- Bagdah Location in West Bengal, India Bagdah Bagdah (India)
- Coordinates: 23°13′04″N 88°53′09″E﻿ / ﻿23.217832°N 88.885734°E
- Country: India
- State: West Bengal
- District: North 24 Parganas

Government
- • MLA: Soma Thakur (BJP)
- • M.P.: Shantanu Thakur (BJP)

Population (2011)
- • Total: 6,424

Languages
- • Official: Bengali, English
- Time zone: UTC+5:30 (IST)
- PIN: 743232 (Bagdah)
- Telephone/STD code: 03215
- Lok Sabha constituency: Bangaon
- Vidhan Sabha constituency: Bagdah
- Website: north24parganas.nic.in

= Bagdah, North 24 Parganas =

Bagdah (also known as Bagdaha) is a village in the Bagdah CD block in the Bangaon subdivision of the North 24 Parganas district in the state of West Bengal, India.

==Geography==

The Betna river flows past Bagdah.

===Area overview===
The area shown in the map was a part of Jessore district from 1883. At the time of the partition of India in 1947, the Radcliffe Line placed the police station areas of Bangaon and Gaighata of Jessore district in India and the area was made a part of 24 Parganas district. The renowned novelist, Bibhutibhushan Bandopadhyay (of Pather Panchali fame) belonged to this area and many of his writings portray his experience in the area. It is a flat plain located in the lower Ganges Delta. In the densely populated area, 16.33% of the population lives in the urban areas and 83.67% lives in the rural areas.

Note: The map alongside presents some of the notable locations in the subdivision. All places marked in the map are linked in the larger full screen map.

==Civic administration==
===CD block HQ===
The headquarters of Bagdah CD block are located at Bagdah.

==Demographics==
According to the 2011 Census of India, Bagdaha had a total population of 6,424, of which 3,348 (52%) were males and 3,076 (48%) were females. Population in the age range 0–6 years was 573. The total number of literate persons in Bagdaha was 4,378 (74.82% of the population over 6 years).

==Transport==
The Bangaon-Boyra Road links Bagdah to SH 3 at Helencha,

==Education==
Bagdah High School is a Bengali-medium co-educational higher secondary school.

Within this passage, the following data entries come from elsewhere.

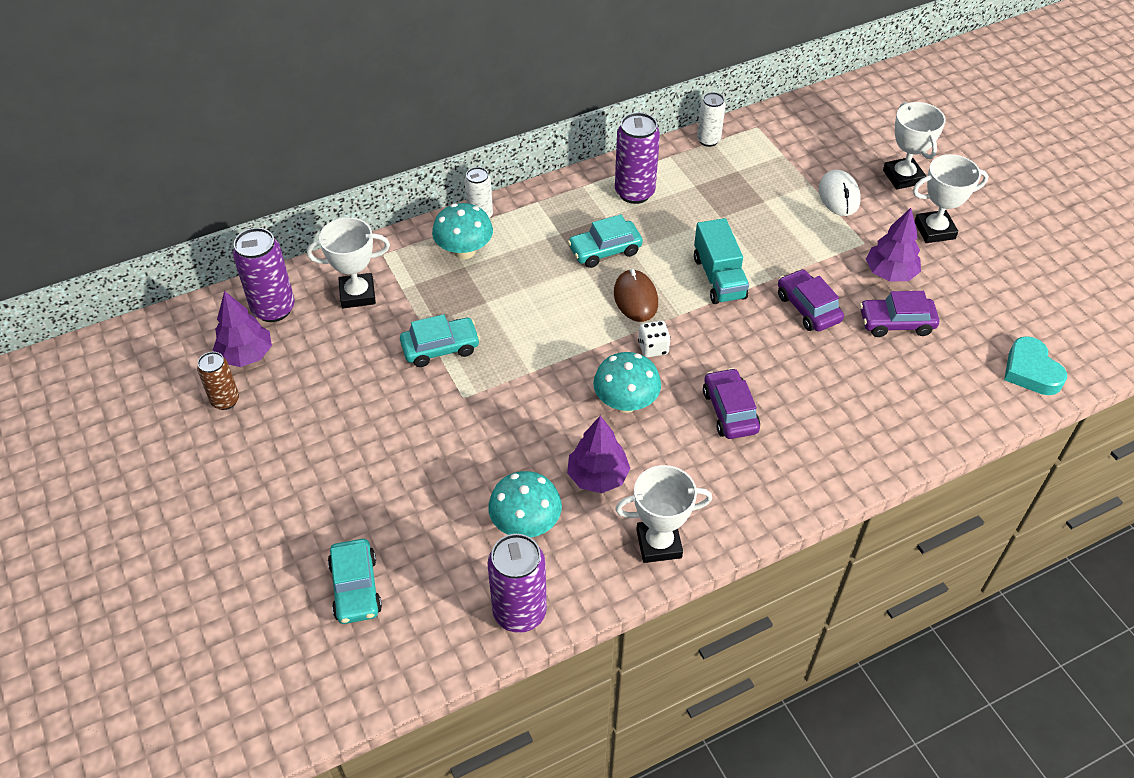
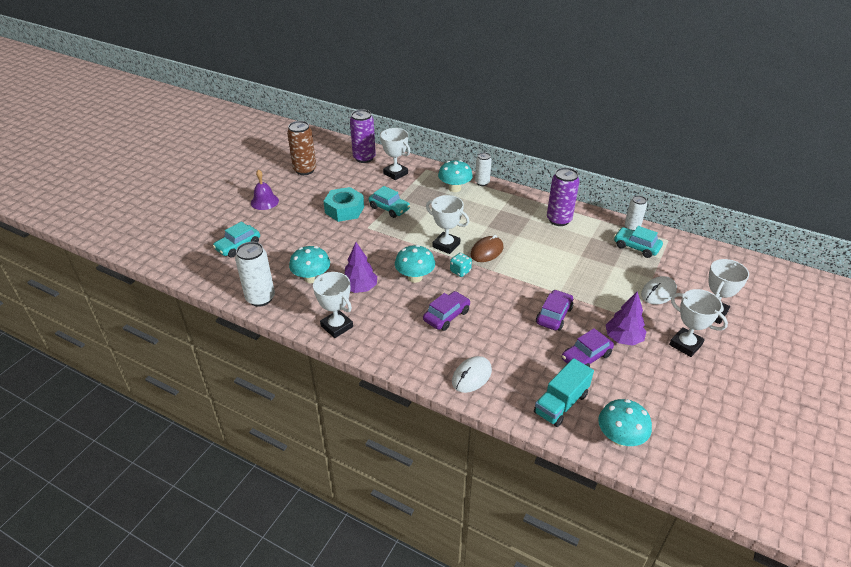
camera: 55 degrees right, 10 degrees down
brown can [197,352,239,410] -> brown can [287,121,316,175], size x1.62
purple tree [213,291,272,367] -> none
purple can [487,534,547,633] -> white can [235,242,275,307]
turquoise car [568,214,643,268] -> turquoise car moved to [614,226,663,258]
white dice [638,320,671,358] -> turquoise dice [450,253,472,277]
turquoise truck [694,218,749,304] -> turquoise truck moved to [534,358,594,427]
purple car [860,291,939,337] -> purple car turned 90 degrees counterclockwise [562,328,614,367]
turquoise heart [1004,336,1067,395] -> turquoise mushroom [598,399,652,446]
none -> purple bell [251,169,279,210]
none -> turquoise nut [323,187,364,222]
none -> white trophy [426,195,469,254]
none -> white mouse [452,356,492,393]

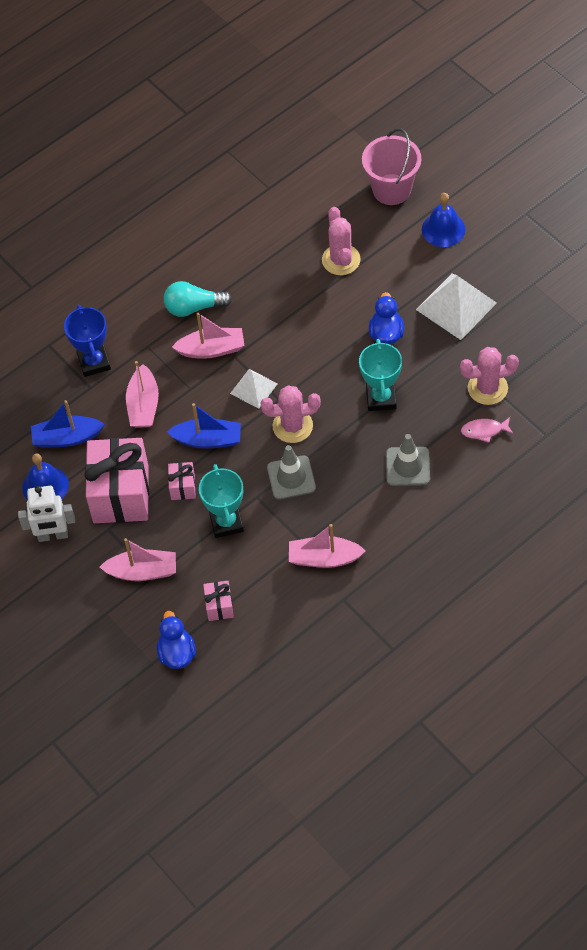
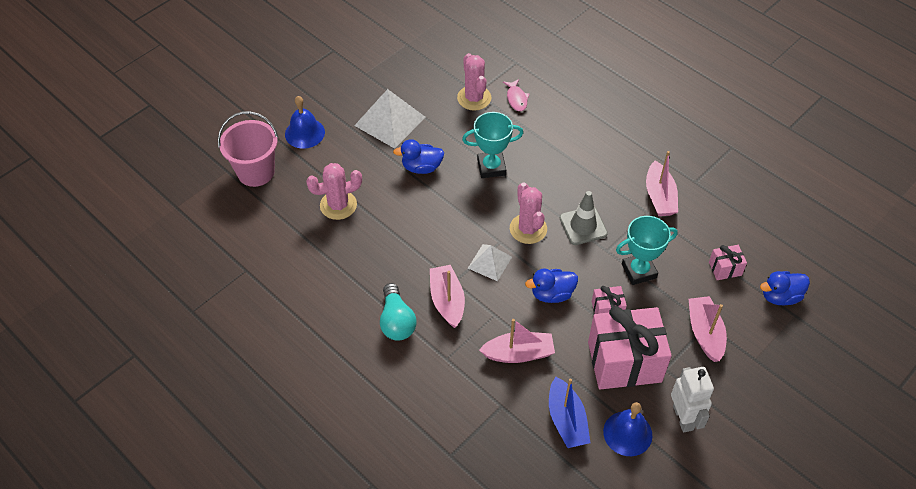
camera: 100 degrees left, 5 degrees down
blue trophy [64,305,111,377] -> none
blue boat [167,403,241,449] -> blue duck [525,268,578,303]
grey traffic cone [386,434,430,486] -> none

It was established in 1957 and has arrangements for teaching from Class V to XII.

==Healthcare==
Bagdah Rural Hospital with 30 beds is the main medical facility in Bagdah CD block. There are primary health centres at Mangalganj (Nataberia PHC with 6 beds), Sindrani (with 10 beds) and at Beara (Koniara PHC with 6 beds).